To an outside admirer of Japan like me, its opposition to sustainable resource use seems sad and self-destructive. Unrealistic quests for resources drove the country to self- destructive behavior once before, when it made war simultaneously on China, the U.S., the U.K., Australia, New Zealand and the Netherlands. Defeat today is as inevitable as it was then -- this time, not by military conquest, but by exhaustion of both renewable and nonrenewable natural resources. If I were the evil dictator of another country who hated Japan and wanted to ruin it without resort to war, I would do exactly what Japan is now doing to itself: destroy the overseas resource bases on which it depends.
The Future
Since Japan’s economic problems result from its social problems, their solution will require changes in Japanese attitudes toward women’s roles, immigration and sustainable resource use. Can Japan undertake the painful reappraisals this will require?
One cause for cautious optimism is the country’s history. Twice in modern times, Japan has accomplished selective change. The most drastic example came with the Meiji Restoration that began in 1868. The forced opening of ports by Commodore Perry in 1853-54 raised the specter that Japan might be taken over by Western powers. But the country saved itself with a crash program: It ended its isolation from the outside world and jettisoned its shogun leader, its samurai class, its feudal land system and its ban on guns. It adopted a constitution, a cabinet government, a national army, industrialization, a European-style banking system, a new school system and much Western clothing, food and music.

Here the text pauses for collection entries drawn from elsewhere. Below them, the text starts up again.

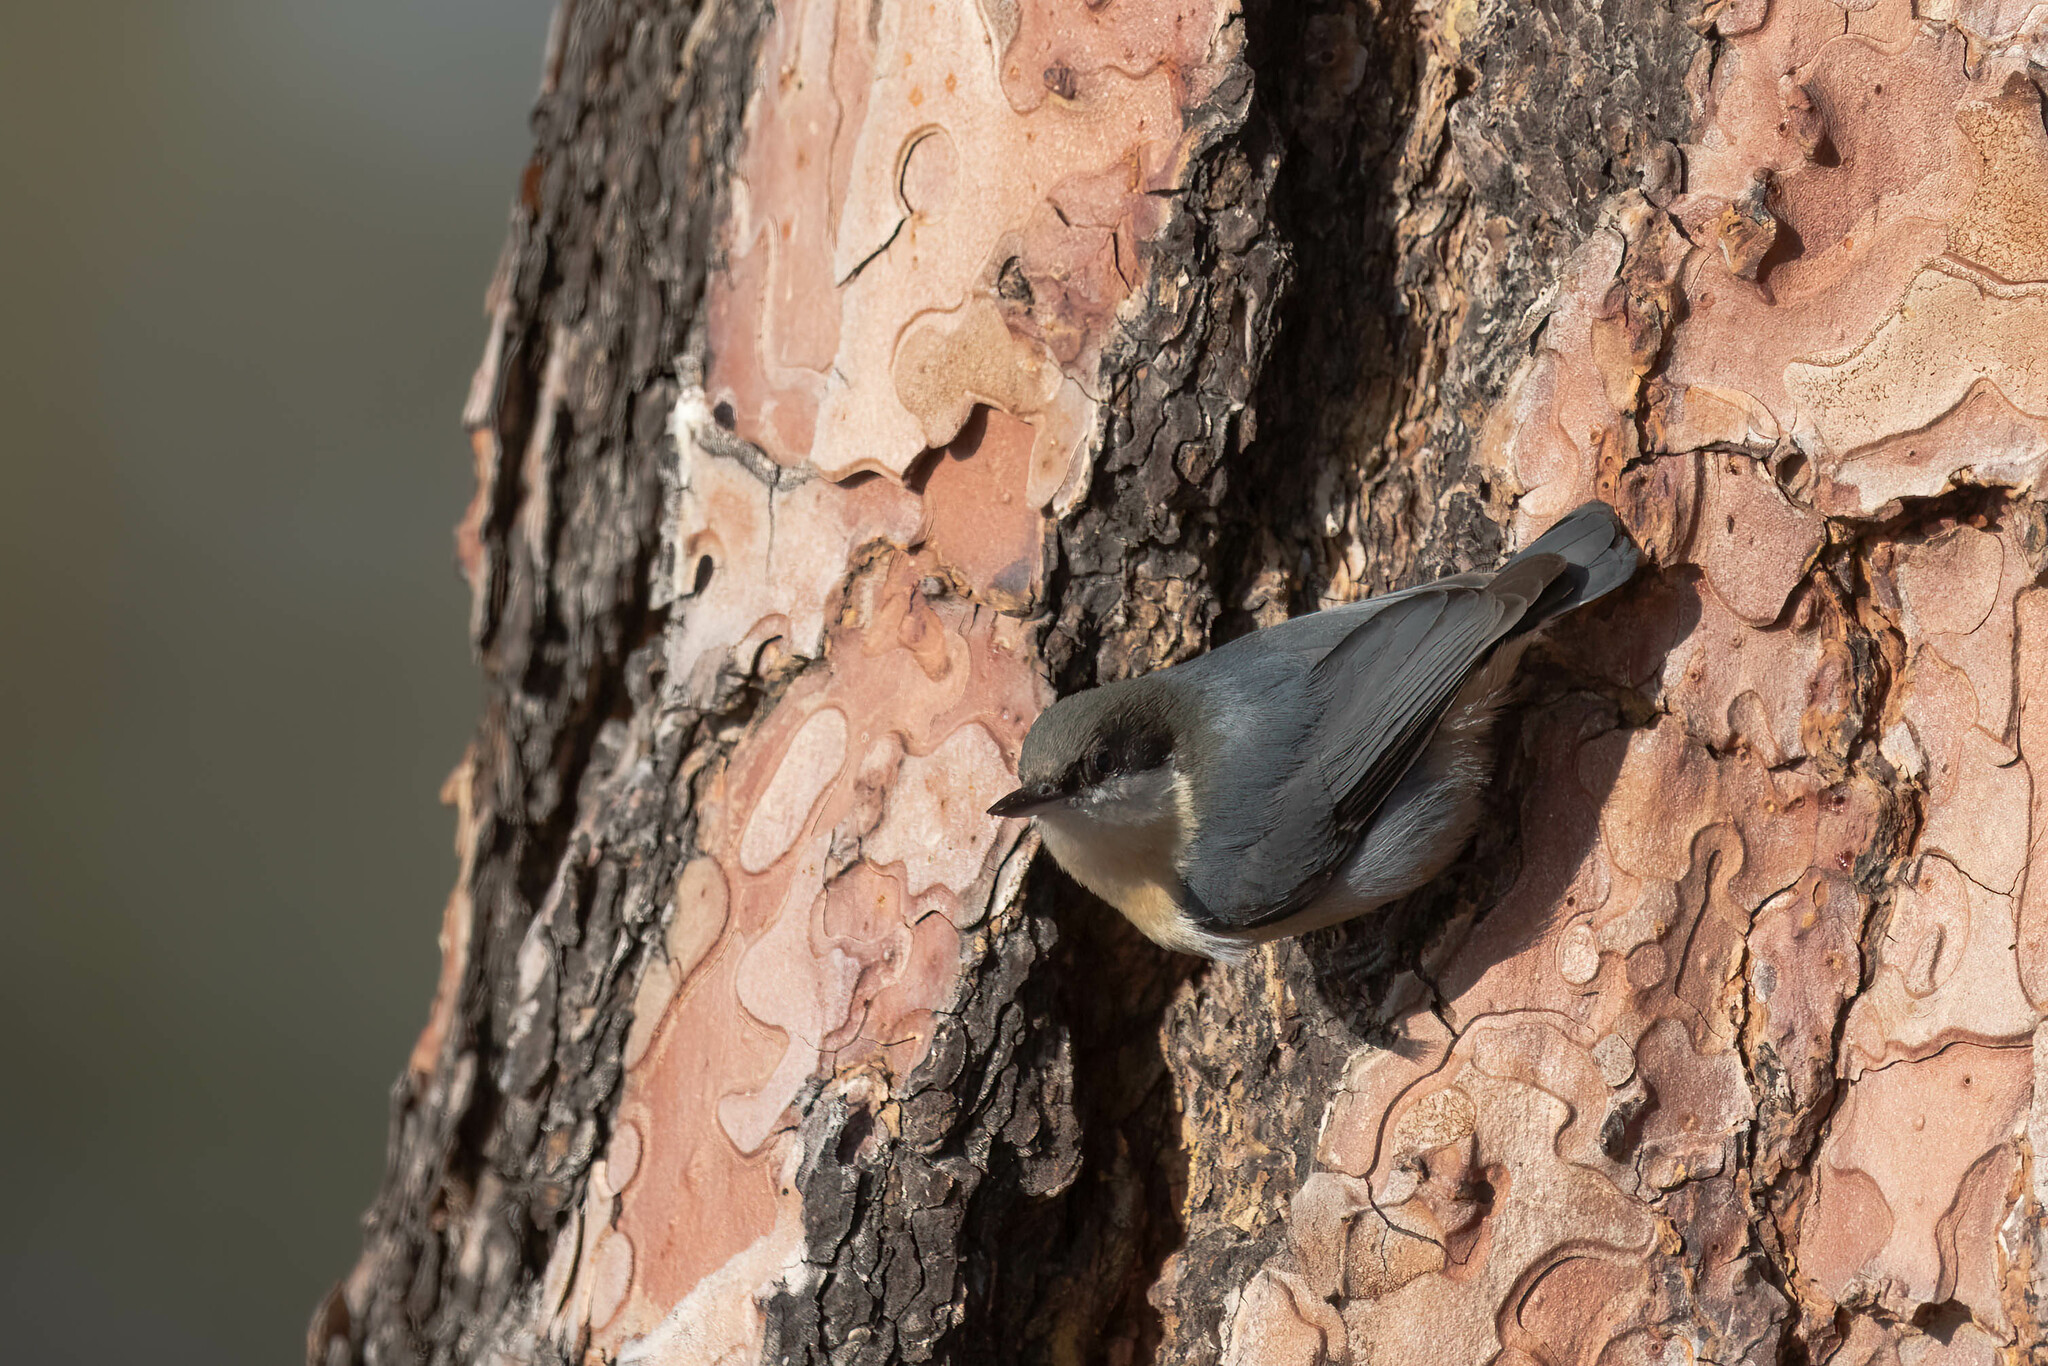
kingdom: Animalia
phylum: Chordata
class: Aves
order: Passeriformes
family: Sittidae
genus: Sitta
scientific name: Sitta pygmaea
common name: Pygmy nuthatch
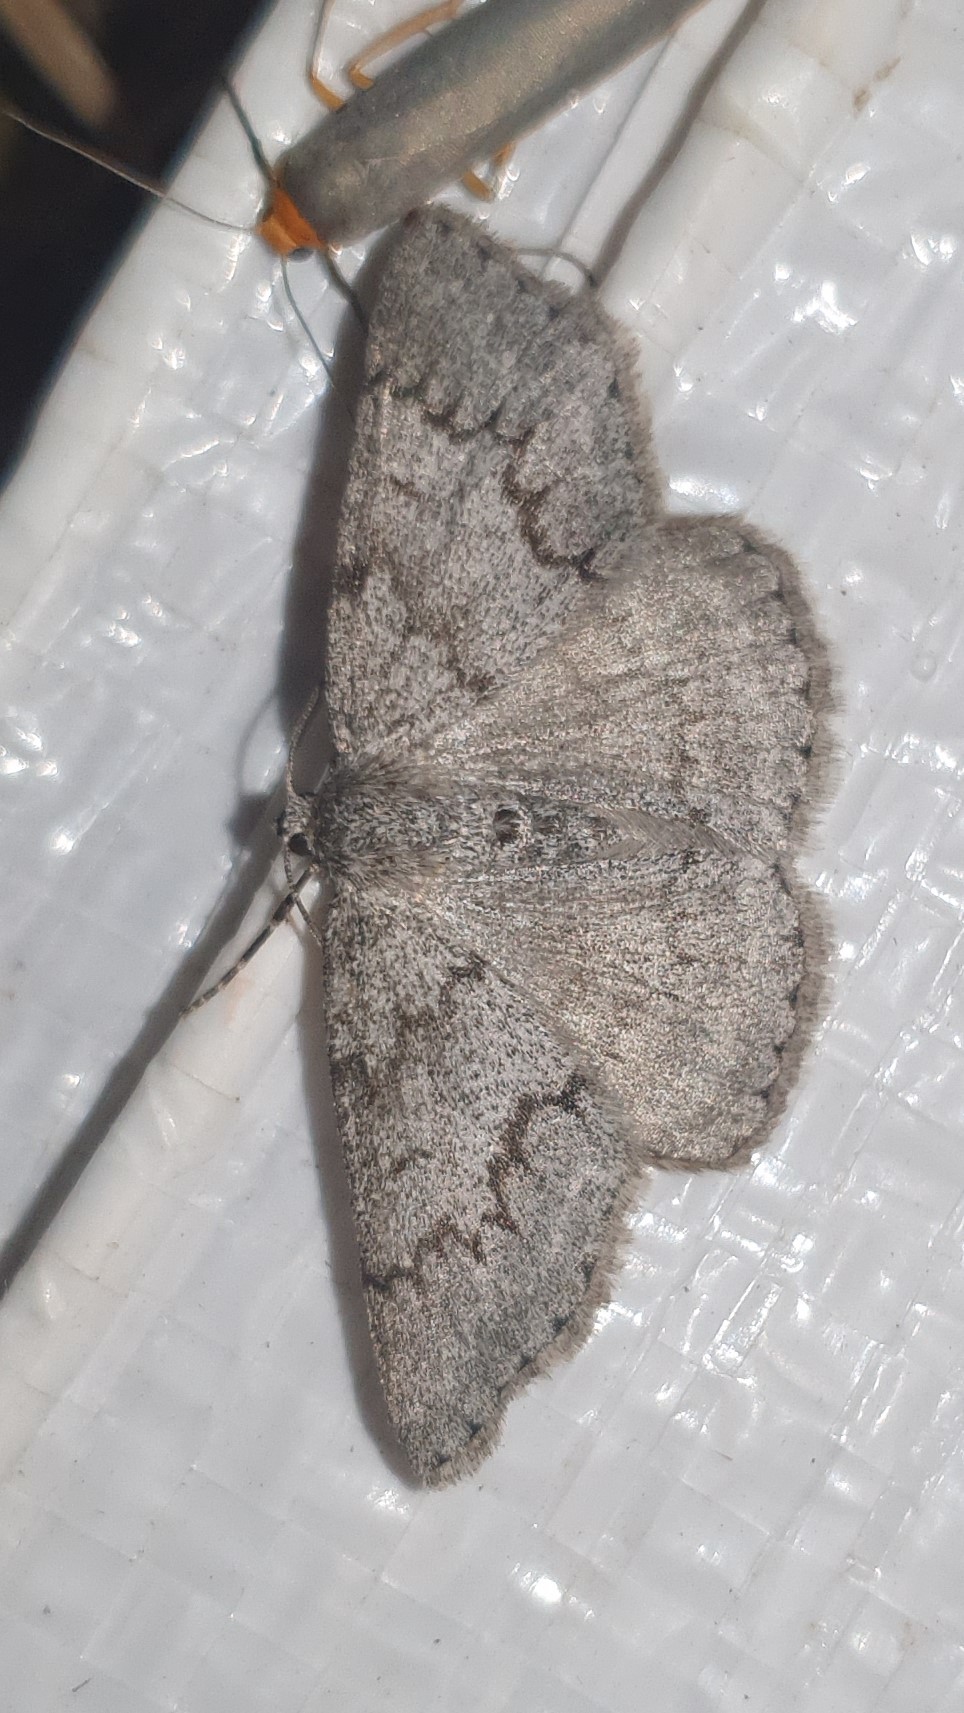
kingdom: Animalia
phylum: Arthropoda
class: Insecta
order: Lepidoptera
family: Geometridae
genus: Pseudoterpna
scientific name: Pseudoterpna coronillaria
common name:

At the same time, it retained its emperor, language, writing system and most of its culture. Japan thereby not only preserved its independence, but also became the first non- Western country to rival the West in wealth and power.
Again, after World War II, Japan made drastic selective changes, abandoning its military tradition and its notion of a divine emperor in favor of adopting democracy and developing an export economy.
Once again, Japan can selectively reappraise its core values, let go of those that no longer make sense, and retain the ones that still do and that give the country strength.
So far, however, this doesn’t seem to be happening.